TASK DATA:

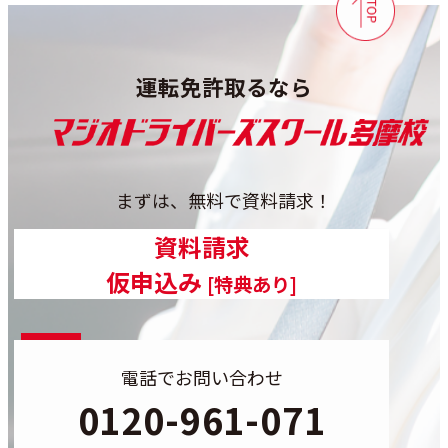
運転免許取るなら
まずは、無料で資料請求！
カラムリンク
資料請求
カラムリンク
仮申込み
[特典あり]
電話でお問い合わせ
0120-961-071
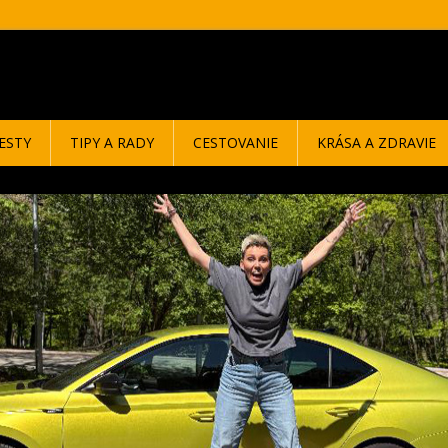
ESTY
TIPY A RADY
CESTOVANIE
KRÁSA A ZDRAVIE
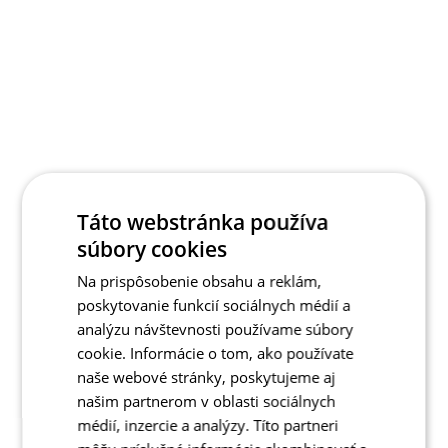
Táto webstránka používa
súbory cookies
Na prispôsobenie obsahu a reklám,
poskytovanie funkcií sociálnych médií a
analýzu návštevnosti používame súbory
cookie. Informácie o tom, ako používate
naše webové stránky, poskytujeme aj
našim partnerom v oblasti sociálnych
médií, inzercie a analýzy. Títo partneri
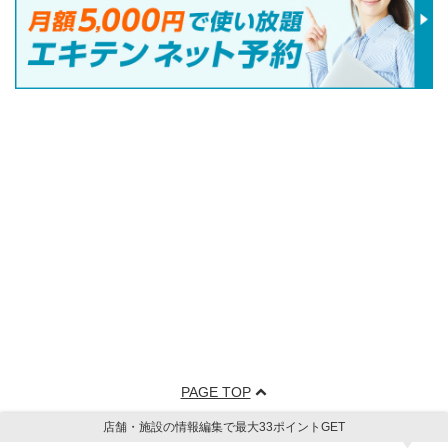
PAGE TOP
店舗・施設の情報編集で最大33ポイントGET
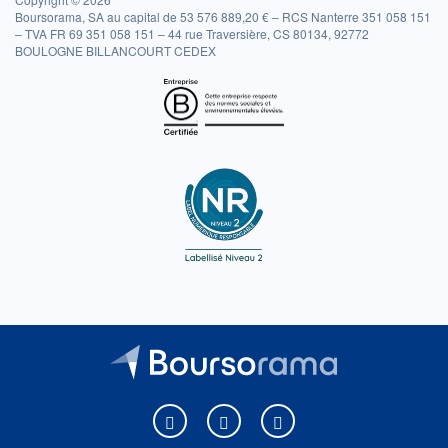
Boursorama, SA au capital de 53 576 889,20 € – RCS Nanterre 351 058 151
– TVA FR 69 351 058 151 – 44 rue Traversière, CS 80134, 92772
BOULOGNE BILLANCOURT CEDEX
Boursorama sur Facebook
Boursorama sur X
Boursorama sur Youtu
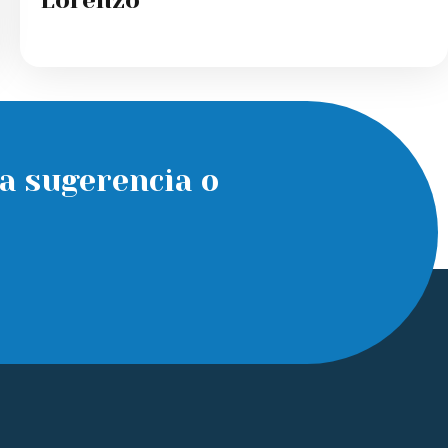
Lorenzo
a sugerencia o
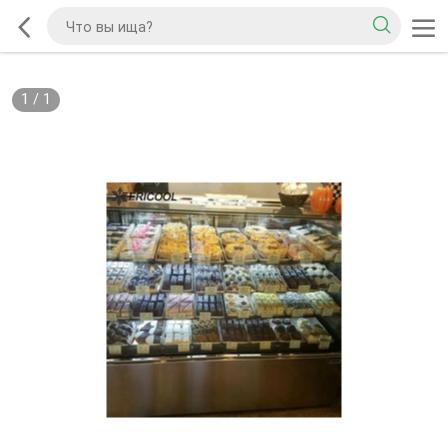
1
/
1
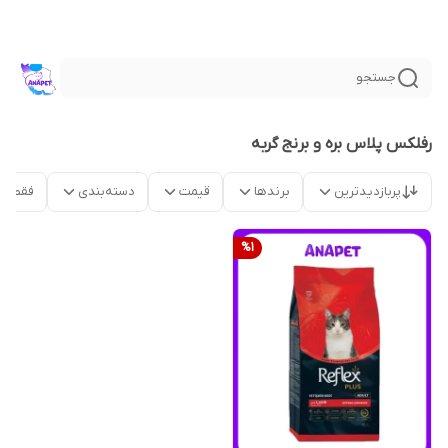
جستجو
رفلکس پلاس بره و برنج گربه
پربازدیدترین
برندها
قیمت
دسته‌بندی
فقط م
%
1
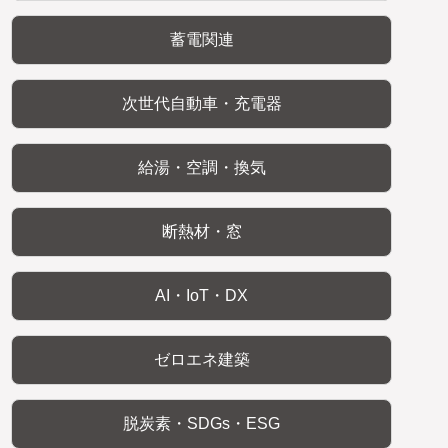
蓄電関連
次世代自動車・充電器
給湯・空調・換気
断熱材・窓
AI・IoT・DX
ゼロエネ建築
脱炭素・SDGs・ESG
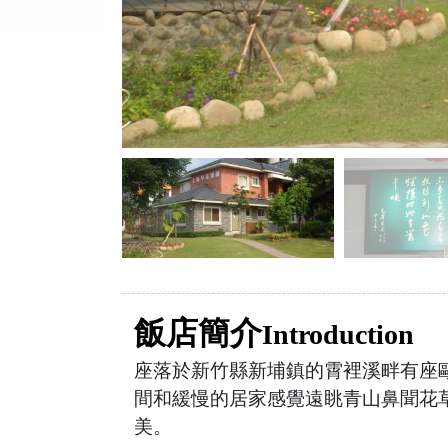
飯店簡介
Introduction
座落於新竹縣新埔鎮的霄裡溪畔有座
間和緩慢的居家感覺遠眺青山鼻聞花
美。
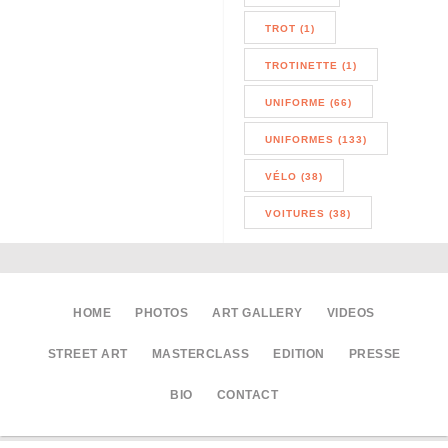
TROT (1)
TROTINETTE (1)
UNIFORME (66)
UNIFORMES (133)
VÉLO (38)
VOITURES (38)
HOME
PHOTOS
ART GALLERY
VIDEOS
STREET ART
MASTERCLASS
EDITION
PRESSE
BIO
CONTACT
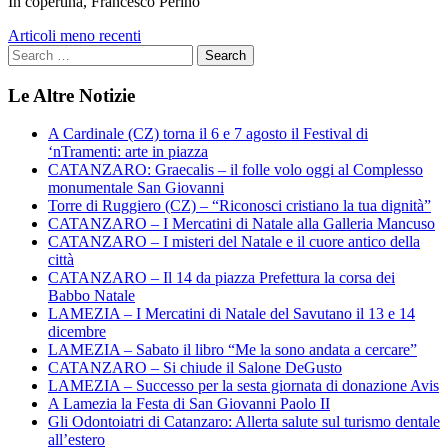
In copertina, Francesco Perino
Navigazione
Articoli meno recenti
articoli
Le Altre Notizie
A Cardinale (CZ) torna il 6 e 7 agosto il Festival di
‘nTramenti: arte in piazza
CATANZARO: Graecalis – il folle volo oggi al Complesso
monumentale San Giovanni
Torre di Ruggiero (CZ) – “Riconosci cristiano la tua dignità”
CATANZARO – I Mercatini di Natale alla Galleria Mancuso
CATANZARO – I misteri del Natale e il cuore antico della
città
CATANZARO – Il 14 da piazza Prefettura la corsa dei
Babbo Natale
LAMEZIA – I Mercatini di Natale del Savutano il 13 e 14
dicembre
LAMEZIA – Sabato il libro “Me la sono andata a cercare”
CATANZARO – Si chiude il Salone DeGusto
LAMEZIA – Successo per la sesta giornata di donazione Avis
A Lamezia la Festa di San Giovanni Paolo II
Gli Odontoiatri di Catanzaro: Allerta salute sul turismo dentale
all’estero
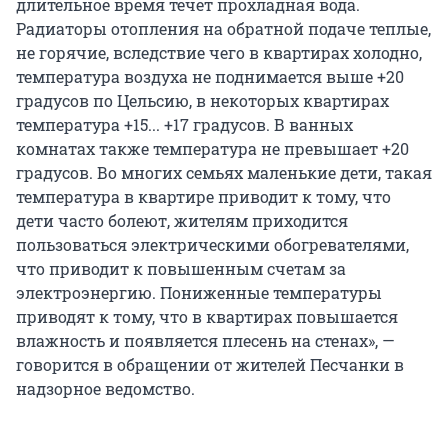
длительное время течет прохладная вода.
Радиаторы отопления на обратной подаче теплые,
не горячие, вследствие чего в квартирах холодно,
температура воздуха не поднимается выше +20
градусов по Цельсию, в некоторых квартирах
температура +15... +17 градусов. В ванных
комнатах также температура не превышает +20
градусов. Во многих семьях маленькие дети, такая
температура в квартире приводит к тому, что
дети часто болеют, жителям приходится
пользоваться электрическими обогревателями,
что приводит к повышенным счетам за
электроэнергию. Пониженные температуры
приводят к тому, что в квартирах повышается
влажность и появляется плесень на стенах», —
говорится в обращении от жителей Песчанки в
надзорное ведомство.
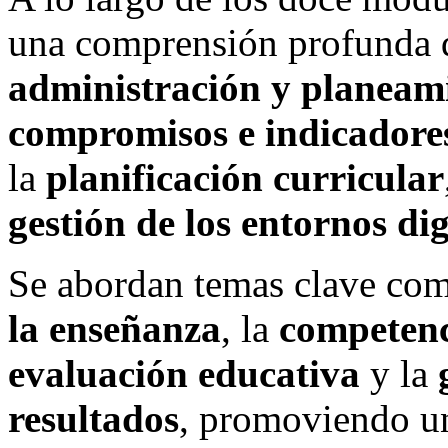
una comprensión profunda d
administración y planeam
compromisos e indicadores
la
planificación curricular
gestión de los entornos dig
Se abordan temas clave co
la enseñanza
, la
competenc
evaluación educativa
y la
resultados
, promoviendo un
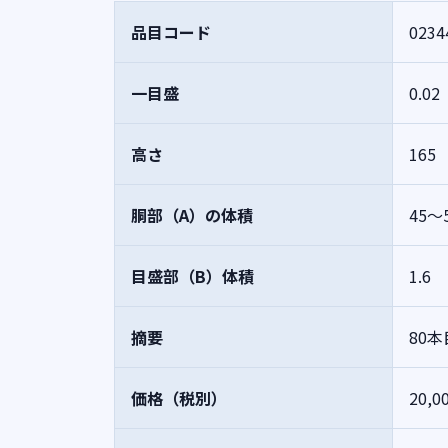
品目コード
0234
一目盛
0.02
高さ
165
胴部（A）の体積
45～
目盛部（B）体積
1.6
摘要
80
価格（税別）
20,0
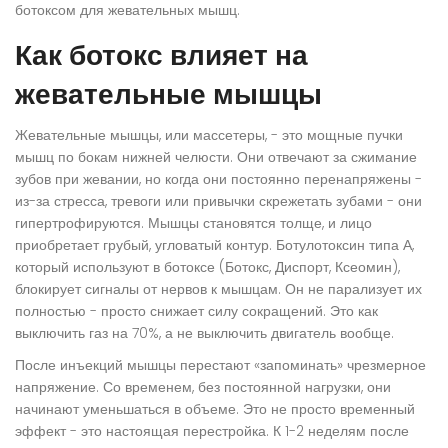
ботоксом для жевательных мышц
.
Как ботокс влияет на
жевательные мышцы
Жевательные мышцы, или массетеры, - это мощные пучки
мышц по бокам нижней челюсти. Они отвечают за сжимание
зубов при жевании, но когда они постоянно перенапряжены -
из-за стресса, тревоги или привычки скрежетать зубами - они
гипертрофируются. Мышцы становятся толще, и лицо
приобретает грубый, угловатый контур. Ботулотоксин типа А,
который используют в ботоксе (Ботокс, Диспорт, Ксеомин),
блокирует сигналы от нервов к мышцам. Он не парализует их
полностью - просто снижает силу сокращений. Это как
выключить газ на 70%, а не выключить двигатель вообще.
После инъекций мышцы перестают «запоминать» чрезмерное
напряжение. Со временем, без постоянной нагрузки, они
начинают уменьшаться в объеме. Это не просто временный
эффект - это настоящая перестройка. К 1-2 неделям после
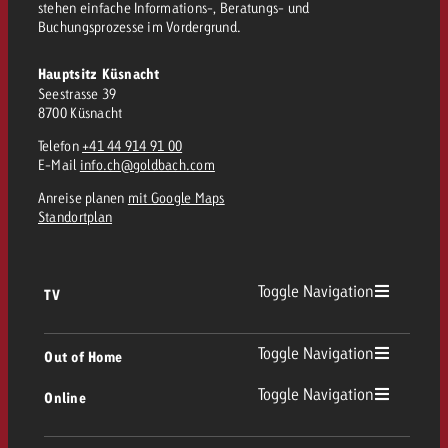
stehen einfache Informations-, Beratungs- und
Buchungsprozesse im Vordergrund.
Hauptsitz Küsnacht
Seestrasse 39
8700 Küsnacht
Telefon
+41 44 914 91 00
E-Mail
info.ch@goldbach.com
Anreise planen
mit Google Maps
Standortplan
Toggle Navigation
TV
TV Übersicht
Toggle Navigation
Out of Home
Toggle Navigation
Online
Out of Home Übersicht
Lineares TV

ACTIVITY:
Set down, word for word, every line of text in the listing above, leaving out the pictures.

WRITTEN SOLUTION:
運転免許取るなら
まずは、無料で資料請求！
カラムリンク
資料請求
カラムリンク
仮申込み
[特典あり]
電話でお問い合わせ
0120-961-071
ESTY
TIPY A RADY
CESTOVANIE
KRÁSA A ZDRAVIE
Táto webstránka používa
súbory cookies
Na prispôsobenie obsahu a reklám,
poskytovanie funkcií sociálnych médií a
analýzu návštevnosti používame súbory
cookie. Informácie o tom, ako používate
naše webové stránky, poskytujeme aj
našim partnerom v oblasti sociálnych
médií, inzercie a analýzy. Títo partneri
PAGE TOP
店舗・施設の情報編集で最大33ポイントGET
Boursorama, SA au capital de 53 576 889,20 € – RCS Nanterre 351 058 151
– TVA FR 69 351 058 151 – 44 rue Traversière, CS 80134, 92772
BOULOGNE BILLANCOURT CEDEX
Boursorama sur Facebook
Boursorama sur X
Boursorama sur Youtu
Lorenzo
a sugerencia o
1
/
1
جستجو
رفلکس پلاس بره و برنج گربه
پربازدیدترین
برندها
قیمت
دسته‌بندی
فقط م
%
1
蓄電関連
次世代自動車・充電器
給湯・空調・換気
断熱材・窓
AI・IoT・DX
ゼロエネ建築
脱炭素・SDGs・ESG
飯店簡介
Introduction
座落於新竹縣新埔鎮的霄裡溪畔有座
間和緩慢的居家感覺遠眺青山鼻聞花
美。
TROT (1)
TROTINETTE (1)
UNIFORME (66)
UNIFORMES (133)
VÉLO (38)
VOITURES (38)
HOME
PHOTOS
ART GALLERY
VIDEOS
STREET ART
MASTERCLASS
EDITION
PRESSE
BIO
CONTACT
In copertina, Francesco Perino
Navigazione
Articoli meno recenti
articoli
Le Altre Notizie
A Cardinale (CZ) torna il 6 e 7 agosto il Festival di
‘nTramenti: arte in piazza
CATANZARO: Graecalis – il folle volo oggi al Complesso
monumentale San Giovanni
Torre di Ruggiero (CZ) – “Riconosci cristiano la tua dignità”
CATANZARO – I Mercatini di Natale alla Galleria Mancuso
CATANZARO – I misteri del Natale e il cuore antico della
città
CATANZARO – Il 14 da piazza Prefettura la corsa dei
Babbo Natale
LAMEZIA – I Mercatini di Natale del Savutano il 13 e 14
dicembre
LAMEZIA – Sabato il libro “Me la sono andata a cercare”
CATANZARO – Si chiude il Salone DeGusto
LAMEZIA – Successo per la sesta giornata di donazione Avis
A Lamezia la Festa di San Giovanni Paolo II
Gli Odontoiatri di Catanzaro: Allerta salute sul turismo dentale
all’estero
длительное время течет прохладная вода.
Радиаторы отопления на обратной подаче теплые,
не горячие, вследствие чего в квартирах холодно,
температура воздуха не поднимается выше +20
градусов по Цельсию, в некоторых квартирах
температура +15... +17 градусов. В ванных
комнатах также температура не превышает +20
градусов. Во многих семьях маленькие дети, такая
температура в квартире приводит к тому, что
дети часто болеют, жителям приходится
пользоваться электрическими обогревателями,
что приводит к повышенным счетам за
электроэнергию. Пониженные температуры
приводят к тому, что в квартирах повышается
влажность и появляется плесень на стенах», —
говорится в обращении от жителей Песчанки в
надзорное ведомство.
una comprensión profunda d
administración y planeam
compromisos e indicadores
la
planificación curricular
gestión de los entornos dig
Se abordan temas clave co
la enseñanza
, la
competenc
evaluación educativa
y la
resultados
, promoviendo un
品目コード
0234
一目盛
0.02
高さ
165
胴部（A）の体積
45～
目盛部（B）体積
1.6
摘要
80
価格（税別）
20,0
ботоксом для жевательных мышц
.
Как ботокс влияет на
жевательные мышцы
Жевательные мышцы, или массетеры, - это мощные пучки
мышц по бокам нижней челюсти. Они отвечают за сжимание
зубов при жевании, но когда они постоянно перенапряжены -
из-за стресса, тревоги или привычки скрежетать зубами - они
гипертрофируются. Мышцы становятся толще, и лицо
приобретает грубый, угловатый контур. Ботулотоксин типа А,
который используют в ботоксе (Ботокс, Диспорт, Ксеомин),
блокирует сигналы от нервов к мышцам. Он не парализует их
полностью - просто снижает силу сокращений. Это как
выключить газ на 70%, а не выключить двигатель вообще.
После инъекций мышцы перестают «запоминать» чрезмерное
напряжение. Со временем, без постоянной нагрузки, они
начинают уменьшаться в объеме. Это не просто временный
эффект - это настоящая перестройка. К 1-2 неделям после
stehen einfache Informations-, Beratungs- und
Buchungsprozesse im Vordergrund.
Hauptsitz Küsnacht
Seestrasse 39
8700 Küsnacht
Telefon
+41 44 914 91 00
E-Mail
info.ch@goldbach.com
Anreise planen
mit Google Maps
Standortplan
Toggle Navigation
TV
TV Übersicht
Toggle Navigation
Out of Home
Toggle Navigation
Online
Out of Home Übersicht
Lineares TV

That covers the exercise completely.